COPD Coping with COPD

It’s a Family Affair

Man and granddaughter playing video gameA diagnosis of chronic obstructive pulmonary disease can seem like devastating news. A life with COPD is different from a life without COPD, and coping with these changes is a significant challenge to overcome. The good news is that people with COPD can continue to live active, full lives. 

COPD and Your Family
While you may be the one with COPD, everyone who loves you is also affected by the illness. Your loved ones hate to see you uncomfortable and unable to do the things they know you enjoy. In addition, stress levels can rise as roles change and your family re-evaluates its goals and plans. When challenges arise, having an understanding of the best methods for coping with them can help you and your family deal with the stresses of COPD.

There’s Nothing Wrong with Needing Help

With COPD, you may feel less able to do many of the tasks that you have always done for yourself. You may feel that you’re not “pulling your weight.” The amount of support you need from time to time may differ, but it’s important to recognize that you do need help. Finding and accepting that help is an essential part of caring for yourself. Take some time to think about the following questions:
• Is there someone who has been trying to help that you’ve turned down?
• Have you thanked those who have helped or are helping you? Can you think of a new way to say thanks?
• What makes it hard for you to ask for or accept help from others?
• Can you think of some other sources of support you haven’t utilized? How about support groups? Extended family? Religious community?

You may be the one with COPD, but everyone who loves you and is involved in your life is also affected by your disease. They care about you and want to help make your life easier. By allowing the people around you to help, you will feel better because you have more choices, and they will feel better because you’re doing better.

Challenges and Coping Methods  The challenges of COPD typically begin long before the diagnosis. However, when you find out for sure that you have COPD, you will likely experience difficult emotions, such as sadness, fear, anger, guilt, and worry. Share these feelings with your loved ones. Discuss how the diagnosis may change your lives, and then plan how to pursue treatment as a team.
Acute Challenges  One type of challenge you may face is an acute challenge.
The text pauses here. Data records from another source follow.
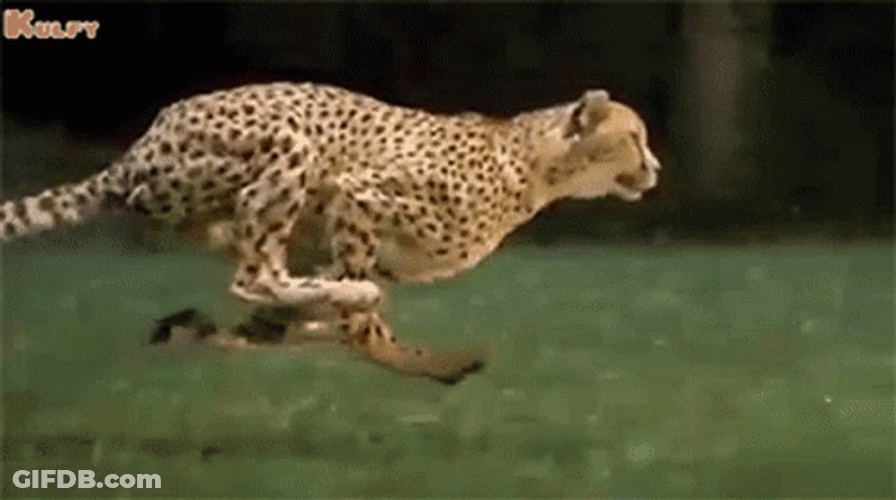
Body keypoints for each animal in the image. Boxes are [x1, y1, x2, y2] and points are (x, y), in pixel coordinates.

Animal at [1, 82, 660, 384]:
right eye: (633, 136)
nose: (655, 168)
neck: (537, 165)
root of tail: (134, 154)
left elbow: (324, 321)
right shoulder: (358, 194)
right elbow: (360, 326)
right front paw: (434, 361)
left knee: (262, 284)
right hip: (290, 143)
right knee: (255, 276)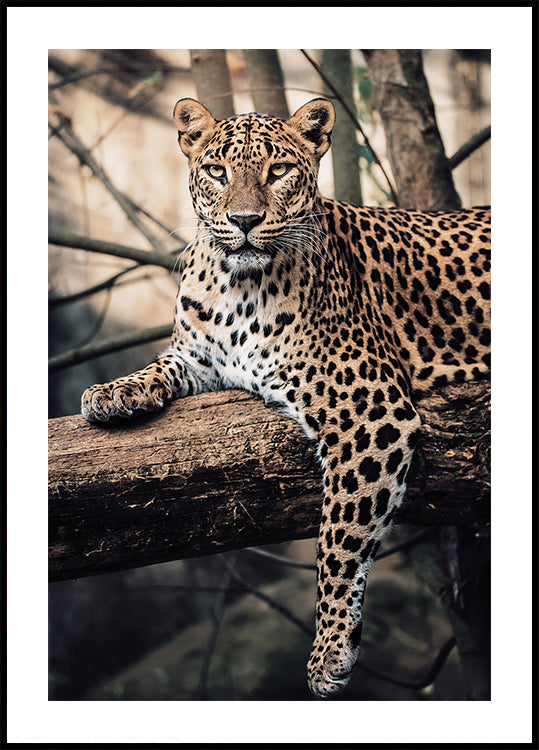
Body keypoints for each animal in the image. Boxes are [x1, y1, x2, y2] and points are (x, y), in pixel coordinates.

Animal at [81, 97, 491, 698]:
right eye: (216, 172)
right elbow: (162, 363)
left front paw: (331, 649)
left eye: (278, 172)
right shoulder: (199, 358)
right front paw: (110, 392)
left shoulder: (370, 413)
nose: (244, 221)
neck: (236, 287)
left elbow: (340, 537)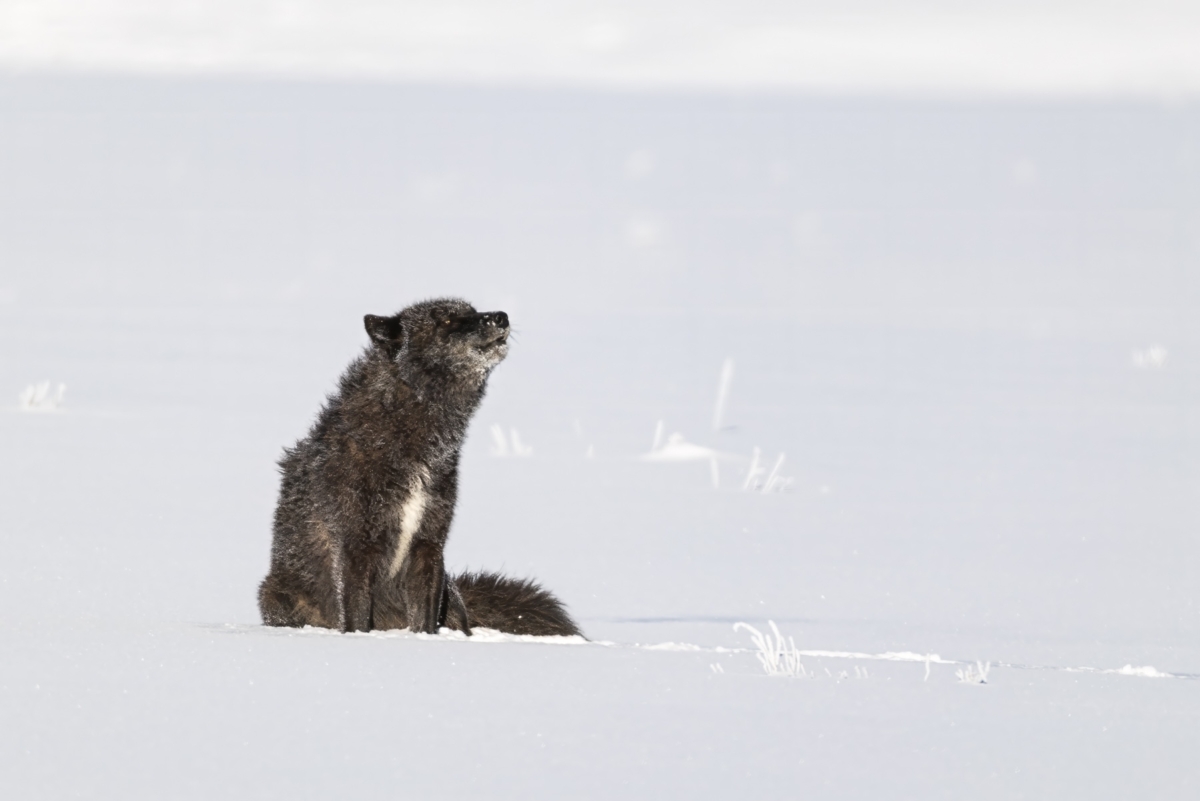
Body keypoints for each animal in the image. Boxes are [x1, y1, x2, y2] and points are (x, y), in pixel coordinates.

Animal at [257, 297, 579, 637]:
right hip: (273, 592)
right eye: (447, 321)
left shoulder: (429, 544)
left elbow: (425, 619)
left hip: (453, 596)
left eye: (472, 312)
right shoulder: (354, 548)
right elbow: (356, 618)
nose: (501, 317)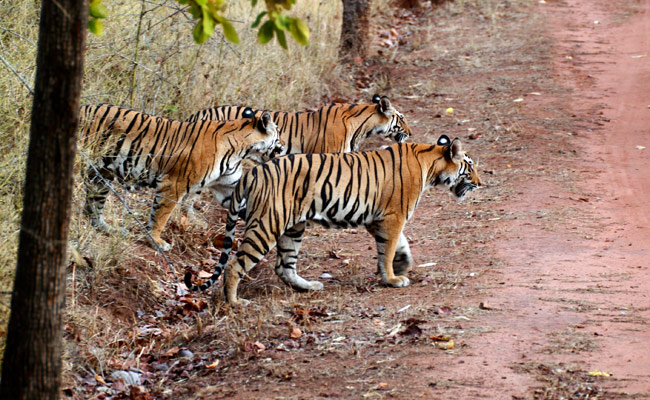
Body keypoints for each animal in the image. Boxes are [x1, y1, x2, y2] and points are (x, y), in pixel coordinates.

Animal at [77, 103, 282, 250]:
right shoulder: (174, 184)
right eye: (278, 135)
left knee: (92, 208)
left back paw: (108, 229)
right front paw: (157, 241)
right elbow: (160, 215)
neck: (241, 150)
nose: (282, 149)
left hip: (101, 176)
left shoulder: (228, 188)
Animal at [185, 134, 478, 304]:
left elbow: (398, 245)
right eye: (470, 166)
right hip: (267, 225)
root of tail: (252, 173)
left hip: (293, 227)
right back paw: (234, 302)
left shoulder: (378, 219)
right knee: (235, 265)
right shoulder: (393, 216)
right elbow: (389, 248)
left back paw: (309, 287)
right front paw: (393, 279)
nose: (480, 182)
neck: (430, 164)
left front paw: (402, 265)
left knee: (284, 266)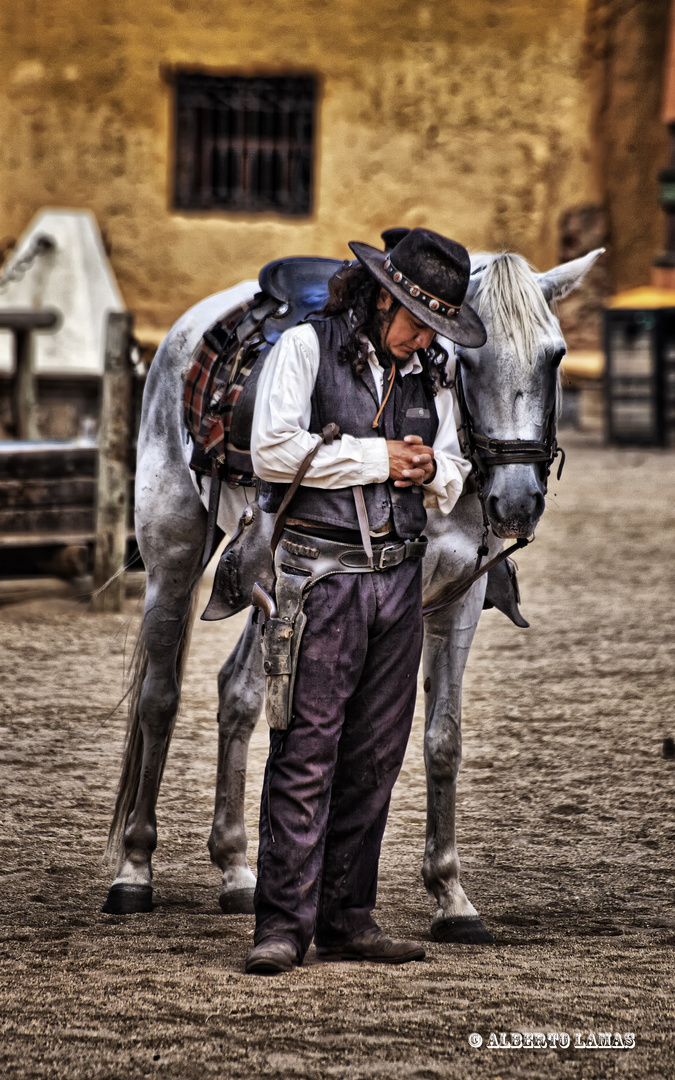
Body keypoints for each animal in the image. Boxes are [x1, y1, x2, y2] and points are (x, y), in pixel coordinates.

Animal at [104, 247, 600, 946]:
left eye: (554, 357)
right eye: (471, 360)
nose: (518, 501)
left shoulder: (457, 602)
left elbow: (442, 739)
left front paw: (451, 897)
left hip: (267, 583)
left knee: (238, 694)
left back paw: (236, 869)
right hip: (175, 554)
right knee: (159, 699)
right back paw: (135, 868)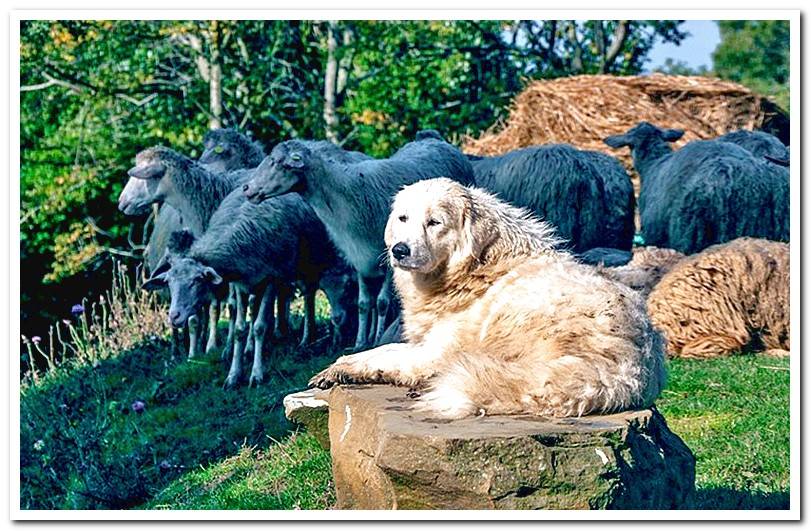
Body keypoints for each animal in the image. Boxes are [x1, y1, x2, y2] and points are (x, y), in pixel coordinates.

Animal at [241, 135, 476, 350]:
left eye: (279, 163)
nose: (247, 188)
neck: (346, 195)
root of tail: (434, 139)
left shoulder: (388, 258)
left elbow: (382, 303)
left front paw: (377, 339)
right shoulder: (360, 256)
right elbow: (364, 304)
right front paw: (361, 341)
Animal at [308, 179, 664, 420]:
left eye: (434, 222)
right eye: (403, 219)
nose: (400, 250)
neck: (477, 268)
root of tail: (635, 367)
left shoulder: (433, 353)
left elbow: (383, 355)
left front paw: (338, 368)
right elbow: (386, 349)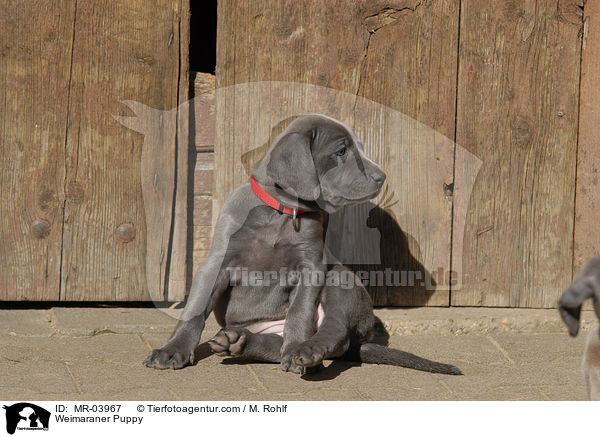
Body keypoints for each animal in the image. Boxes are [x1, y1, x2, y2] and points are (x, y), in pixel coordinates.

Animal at [145, 113, 464, 374]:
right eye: (341, 151)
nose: (381, 177)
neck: (282, 212)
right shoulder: (216, 263)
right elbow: (194, 310)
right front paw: (172, 350)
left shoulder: (311, 264)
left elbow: (300, 311)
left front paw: (297, 352)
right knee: (277, 342)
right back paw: (239, 342)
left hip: (340, 278)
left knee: (335, 331)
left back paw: (306, 351)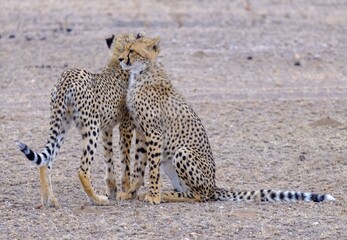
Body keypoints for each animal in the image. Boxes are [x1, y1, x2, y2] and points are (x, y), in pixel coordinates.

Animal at [16, 32, 144, 207]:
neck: (116, 61)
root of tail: (66, 77)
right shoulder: (125, 125)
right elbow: (125, 161)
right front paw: (126, 191)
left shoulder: (106, 128)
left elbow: (109, 159)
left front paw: (113, 191)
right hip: (91, 127)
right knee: (82, 170)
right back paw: (96, 199)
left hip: (61, 125)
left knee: (45, 161)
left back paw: (49, 200)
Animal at [117, 36, 338, 205]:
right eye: (125, 48)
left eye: (132, 50)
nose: (120, 59)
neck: (140, 74)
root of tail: (214, 185)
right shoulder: (142, 131)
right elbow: (139, 164)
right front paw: (130, 192)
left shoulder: (154, 132)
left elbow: (152, 168)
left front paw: (153, 195)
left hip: (183, 153)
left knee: (200, 196)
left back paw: (165, 195)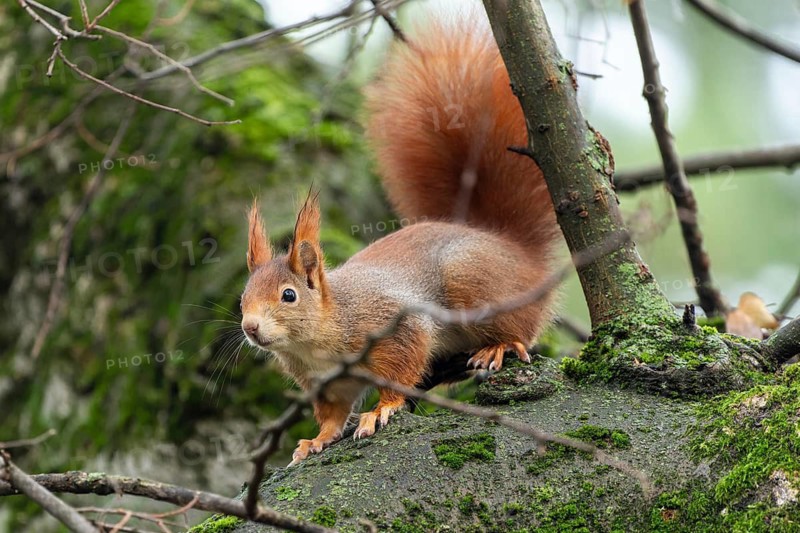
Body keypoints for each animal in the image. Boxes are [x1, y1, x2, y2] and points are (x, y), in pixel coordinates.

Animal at [240, 15, 559, 466]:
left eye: (289, 295)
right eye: (242, 297)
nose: (250, 328)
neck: (319, 336)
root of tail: (513, 248)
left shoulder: (395, 324)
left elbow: (401, 370)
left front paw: (381, 409)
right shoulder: (326, 381)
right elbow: (333, 413)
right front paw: (317, 439)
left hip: (472, 281)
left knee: (520, 328)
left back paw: (499, 345)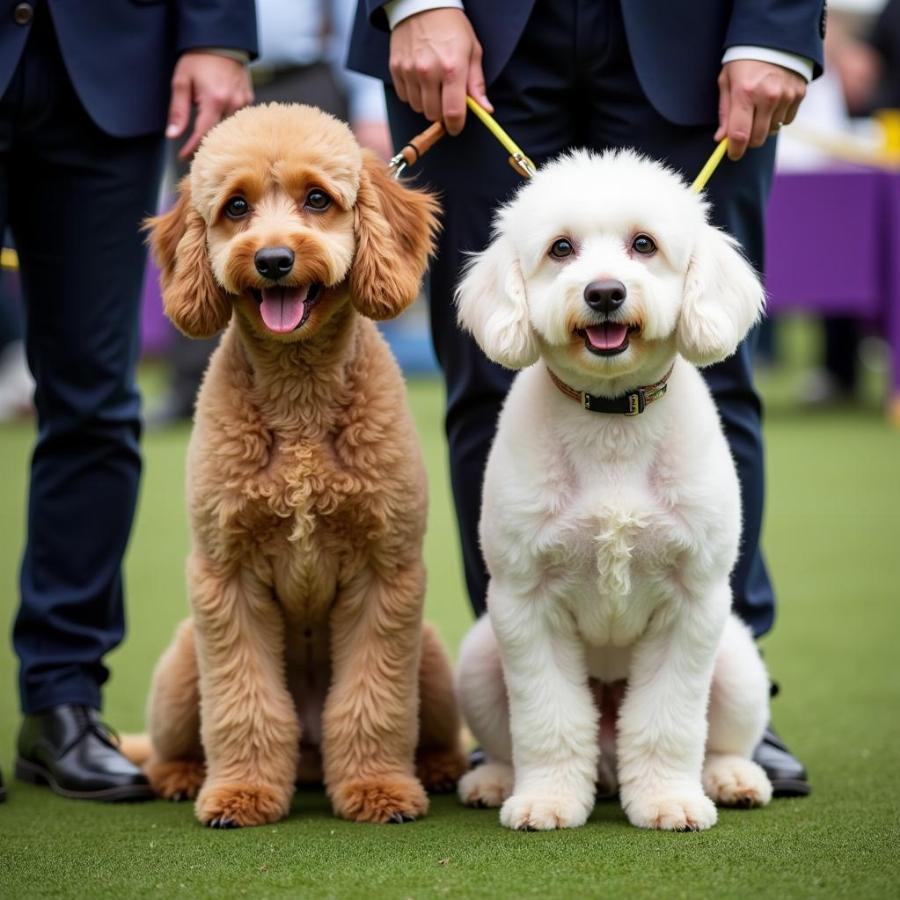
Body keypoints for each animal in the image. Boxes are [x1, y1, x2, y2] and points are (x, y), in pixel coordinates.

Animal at [130, 103, 468, 828]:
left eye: (318, 199)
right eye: (235, 207)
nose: (274, 258)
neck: (301, 397)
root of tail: (311, 760)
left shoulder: (386, 575)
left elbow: (374, 701)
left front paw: (379, 789)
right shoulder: (224, 580)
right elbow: (243, 705)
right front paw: (240, 794)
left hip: (431, 662)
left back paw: (438, 767)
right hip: (180, 668)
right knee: (173, 742)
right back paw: (180, 776)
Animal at [458, 151, 772, 832]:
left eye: (644, 244)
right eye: (561, 248)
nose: (604, 292)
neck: (610, 423)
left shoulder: (692, 604)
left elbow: (669, 722)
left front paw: (669, 801)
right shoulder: (525, 604)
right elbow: (547, 720)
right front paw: (546, 800)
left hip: (737, 663)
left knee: (722, 737)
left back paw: (732, 777)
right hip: (478, 657)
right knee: (509, 740)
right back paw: (495, 780)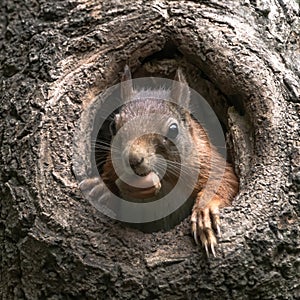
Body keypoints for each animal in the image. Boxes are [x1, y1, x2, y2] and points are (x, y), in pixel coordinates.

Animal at [80, 65, 239, 255]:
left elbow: (226, 181)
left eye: (173, 130)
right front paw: (102, 189)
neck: (166, 183)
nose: (133, 159)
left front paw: (204, 211)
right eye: (113, 126)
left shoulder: (207, 160)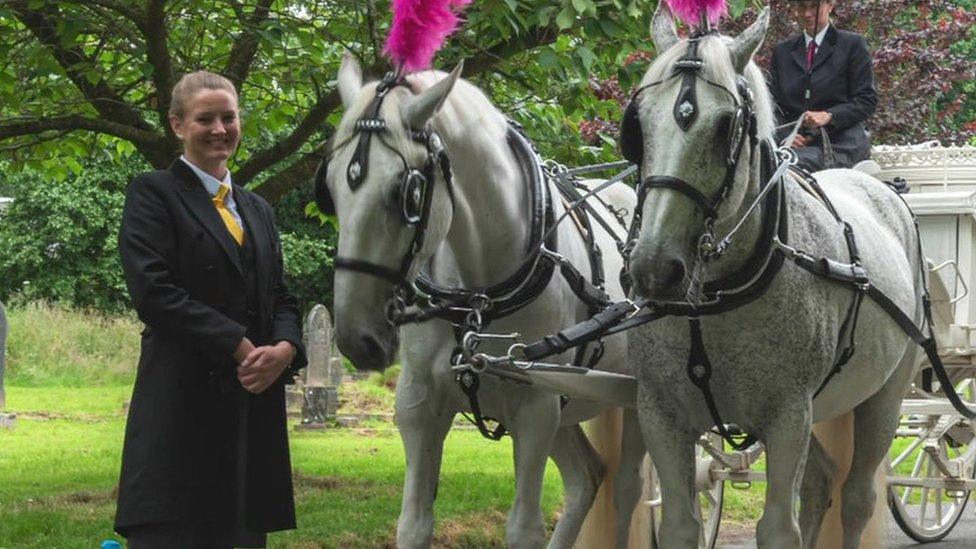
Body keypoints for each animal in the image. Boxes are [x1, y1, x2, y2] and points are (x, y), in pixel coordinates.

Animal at [316, 54, 644, 548]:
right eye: (330, 189)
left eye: (406, 193)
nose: (358, 339)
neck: (477, 297)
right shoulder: (418, 404)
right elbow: (413, 524)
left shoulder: (536, 409)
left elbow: (524, 527)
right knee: (586, 477)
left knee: (628, 489)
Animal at [624, 5, 924, 548]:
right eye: (637, 124)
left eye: (726, 126)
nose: (655, 267)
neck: (715, 297)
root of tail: (881, 187)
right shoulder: (661, 414)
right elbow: (681, 524)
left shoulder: (788, 416)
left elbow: (779, 528)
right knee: (823, 481)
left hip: (885, 397)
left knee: (857, 497)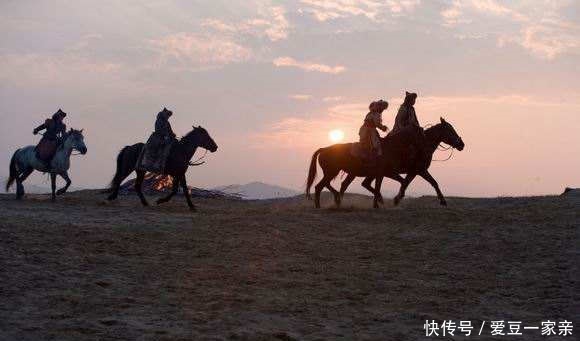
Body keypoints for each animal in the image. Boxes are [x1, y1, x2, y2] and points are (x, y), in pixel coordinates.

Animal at [306, 117, 464, 207]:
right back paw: (324, 204)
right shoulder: (416, 170)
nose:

This is when something happens suddenly that makes your situation worse. Examples of acute challenges include disease exacerbations, such as lung infections, or trips to the emergency room due to some source of unusual excitement or anxiety. In these situations, you and your family members should rally together to support each other. Usually, a short burst of extra effort by you and by your support network can resolve an acute challenge. 
Chronic Challenges  The second type of challenge is a chronic challenge, a long-standing, slowly progressive problem that is not likely to go away. Familial role changes are a chronic challenge that can lead to frustration and guilt. You may find it difficult to accept role changes, for instance, if you’re not able to shop or cook for your family like you used to; do as many household chores, like cleaning, yard work, or shoveling snow; or entertain over the holidays in as elaborate a fashion as in previous years. Having to carry supplemental oxygen and managing medications can also be chronic challenges.

For chronic challenges, the better coping response may be to understand what the situation has meant for you and your family. Once you determine the impact of the situation, try to find a way to recover the value of what was lost rather than the ability to do that exact same activity. Be proactive and creative. For example, if you can’t ski together as a family anymore, maybe you can enjoy family walks. If not walks, perhaps scheduled dinners or game nights will make up for the lost family bonding time. 

Managing Your COPD Together Long Term  Over time, managing your COPD will require both types of response – sometimes for the same situation. For instance, if you become acutely ill at a family event, it may require an acute response, maybe even a trip to the emergency room. Not only will the family be concerned about your well-being, but also you will all be dealing with the disappointment of having to cut short your time together. Once the immediate crisis has passed, you and your family will need to come up with a chronic response to the crisis. Work together to decide what long-term changes can be made in order to avoid similar crises in the future.